For some people, seeing the doctor is something they do on a regular basis from the time they were children and it is a practice they continue as they become adults, with no gap in between. For others, there is a strange period where healthcare is no longer an important part of their lives. This is unfortunate, as it is impossible to take advantage of the enormous advances in modern medicine if you aren't actually availing yourself of preventative care. If you are a woman who thinks that gynecology is only important if you have an active problem or are pregnant, here are some things you need to know about your healthcare choices.

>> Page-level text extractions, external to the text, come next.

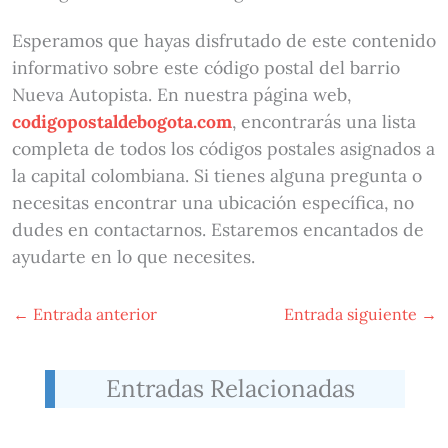
Esperamos que hayas disfrutado de este contenido
informativo sobre este código postal del barrio
Nueva Autopista. En nuestra página web,
codigopostaldebogota.com
, encontrarás una lista
completa de todos los códigos postales asignados a
la capital colombiana. Si tienes alguna pregunta o
necesitas encontrar una ubicación específica, no
dudes en contactarnos. Estaremos encantados de
ayudarte en lo que necesites.
←
Entrada anterior
Entrada siguiente
→
Entradas Relacionadas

Introduction to Gynecology
Advocacy groups involved in family planning usually adhere and disseminate the advice that women begin seeing a gynecologist whenever they intend to become sexually active. This is important for health purposes as well as filling in any educational gaps that the young woman may have. While women choose to become sexually active at various ages, this happens around the age of 16 for many. After this point, these physicians recommend coming back to the doctor on an annual basis for a checkup. Without sexually active behavior, the standard within the medical community is to recommend that women begin seeing the doctor at the age of 21 and every year thereafter.
There is mixed advice when it comes to gynecology and women over the age of 30. If you have been faithfully going annually since becoming sexually active and have had at least three pap smears that have shown no abnormalities, the recommendations are somewhat lessened for those of that age. For instance, many physicians recommend that women who meet these criteria can back off to visiting their OB-GYN once every two or three years in that case. However, this is an instance where you should listen to what your doctor has to say on the matter above and beyond standard and general recommendations.
Questions and Concerns
If there are any abnormalities, or you have questions or concerns about issues surrounding gynecology, you should schedule an appointment no matter when your last one was or when your next one is scheduled. Certainly, if you are pregnant, you should expect to become very familiar with your OB-GYN's offices. Don't make the mistake, however, of thinking only sexually active or pregnant women need to concern themselves with appointments. Tests and yearly exams are important for other reasons, such as checking for various forms of cancer.